Aux commandes de celui-ci, Pietro Francisci est un choix moins étonnant qu’il n’y paraît : auteur de plusieurs péplums parfaitement fréquentables – même si souvent fauchés –, le réalisateur, novice en SF, n’a pas à se forcer pour transposer dans Destination : planète Hydra des éléments narratifs finalement assez neutres (voyage au long cours en tant que prisonnier, affrontement avec des périls en chemin, réorganisation idéologique du groupe…), qui pourraient tout aussi bien sortir d’un Maciste ou d’un Hercule.

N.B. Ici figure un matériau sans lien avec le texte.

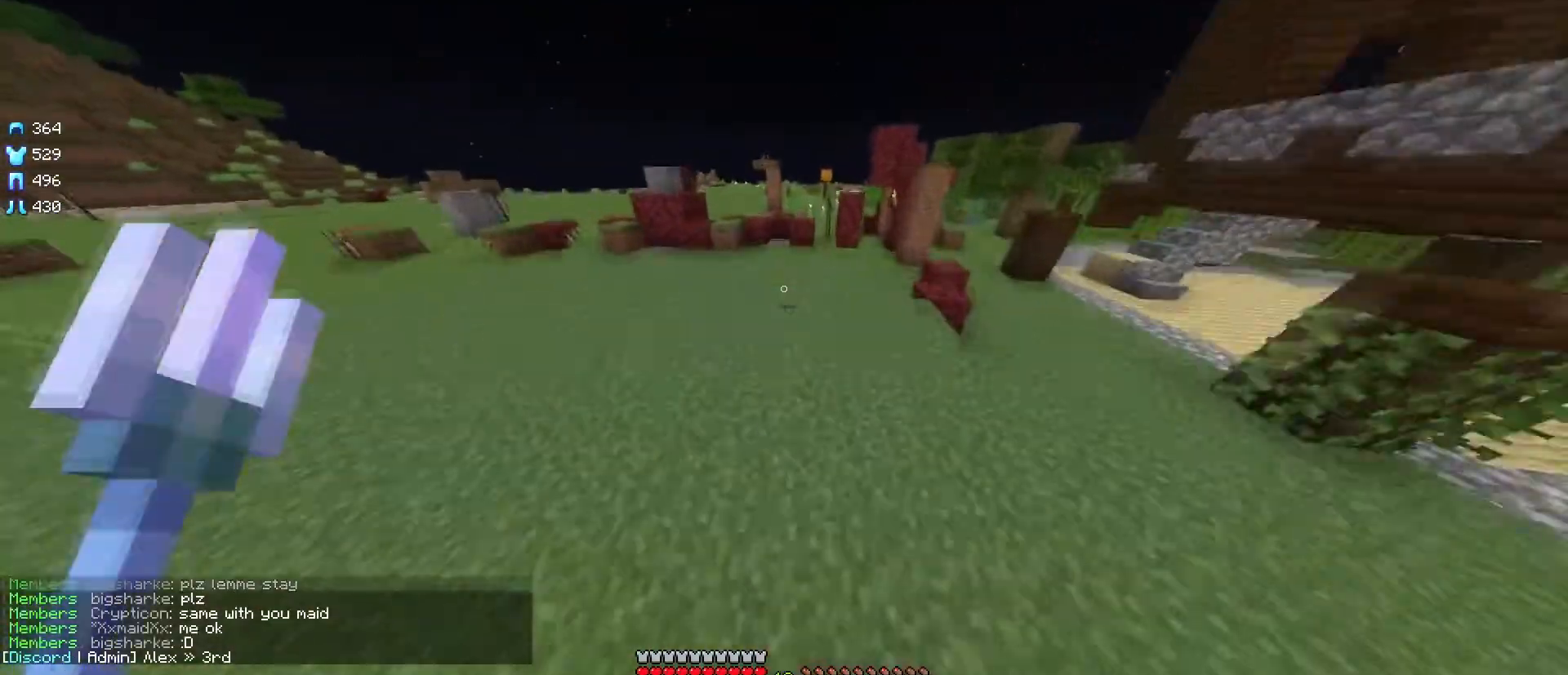
{"keys": ["w"], "mouse": [], "events": [[250, "mouse_left", "up"]]}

Il ne s’agit donc pas de changer grand-chose, sinon l’habillage esthétique – et c’est indéniablement là que se singularise Destination : planète Hydra, tout d’abord avec des effets spéciaux spatiaux pour le moins naïfs (les protagonistes filmés rebondissant sur des trampolines au ralenti pour simuler l’apesanteur…).

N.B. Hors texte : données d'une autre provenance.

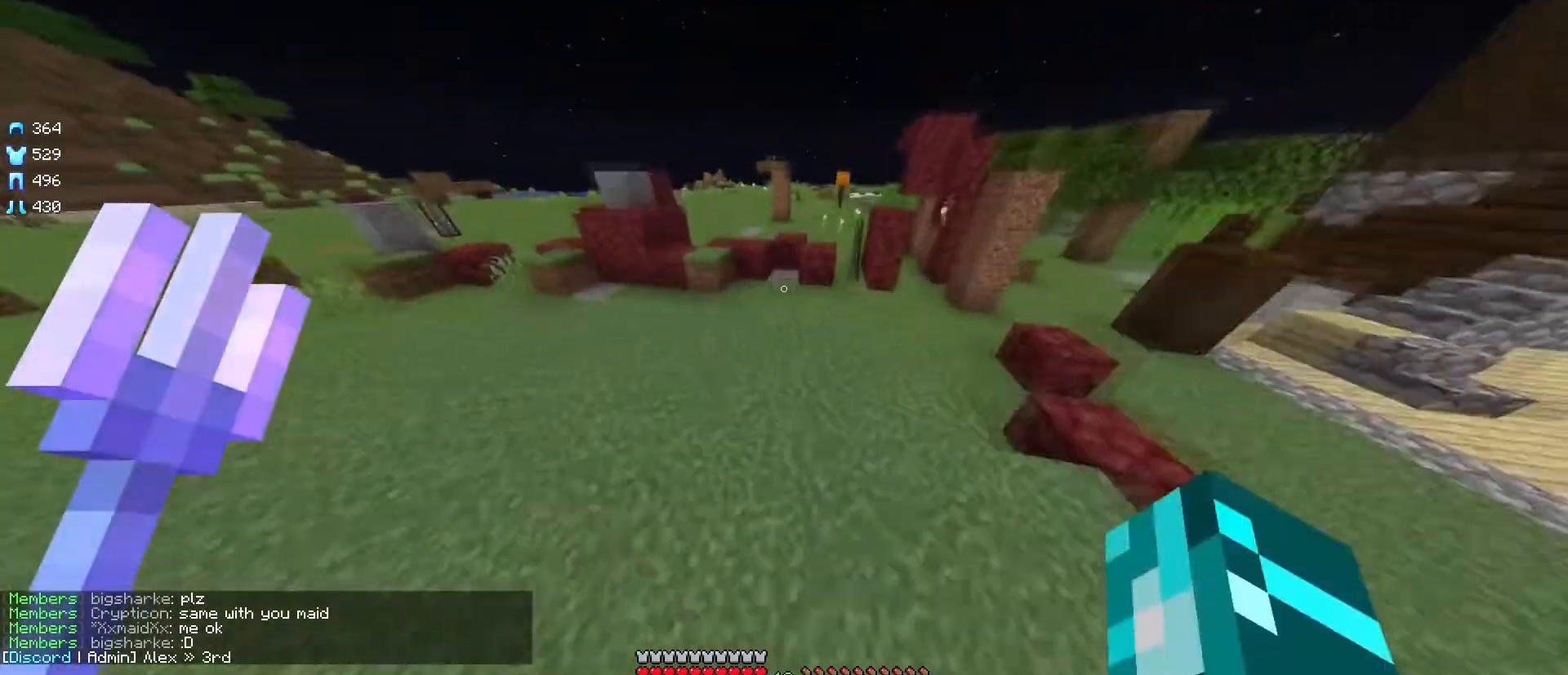
{"keys": ["w"], "mouse": [], "events": []}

Pourvue quant à elle d’une garde-robe à l’exotisme extra-planétaire enviable (et accompagnée d’hommes de main aux uniformes « SF sixties » très convaincants), la sévère Leonora Ruffo pâlit cependant devant la débauche de tenues délirantes réservées à Leontine May, héroïne un rien gourde mais manifestement en quête d’un conjoint dans tous les coins de l’écran. Si le film se concentre sur son personnage – et revêt par là même les oripeaux d’une friandise bis et kitsch, il convient de fureter plus précautionneusement au second plan du film.
Bis à tiroirs
Nourri aux classiques du genre des années 1950, Destination : planète Hydra cite à tout va – allant même jusqu’à une hilarante irruption simiesque qu’Alain Petit, dans les bonus, rattache plus volontiers au roman de Pierre Boulle qu’au film de La Planète des singes, à l’époque encore à venir. Le sourire en coin, Alain Petit ne fait pas mystère de sa tendresse pour un film boiteux, à la marge, magnifié pour lui par une VF résolument – et peut-être volontairement – calamiteuse (et disponible dans cette édition pour les bisseux gourmets).
Pourtant, à découvrir le film en V.O., on se prend à s’interroger sur les intentions réelles de Pietro Francisci, tant transparaît par moment le fatalisme déprimé inhérent au genre de la science-fiction – un genre qui ne regarde vers le futur que pour jeter un œil navré en arrière, sur la folie des humains. L’espace d’une séquence, où une protagoniste empoisonne le reste de l’équipage, l’assemblage hétéroclite de Destination : planète Hydra prend une tonalité sinistre, désabusée, et prenante – mais non. L’effet n’était que temporaire, tous se réveillent, le finale se permet une utopie libre et pacifiste – à 50 ans de distance, on ne saurait trancher : naïveté débordante, respect et connaissance du genre dissimulé en film à la rentabilité assurée. Probablement les deux : du cinéma bis comme on l’aime, en somme.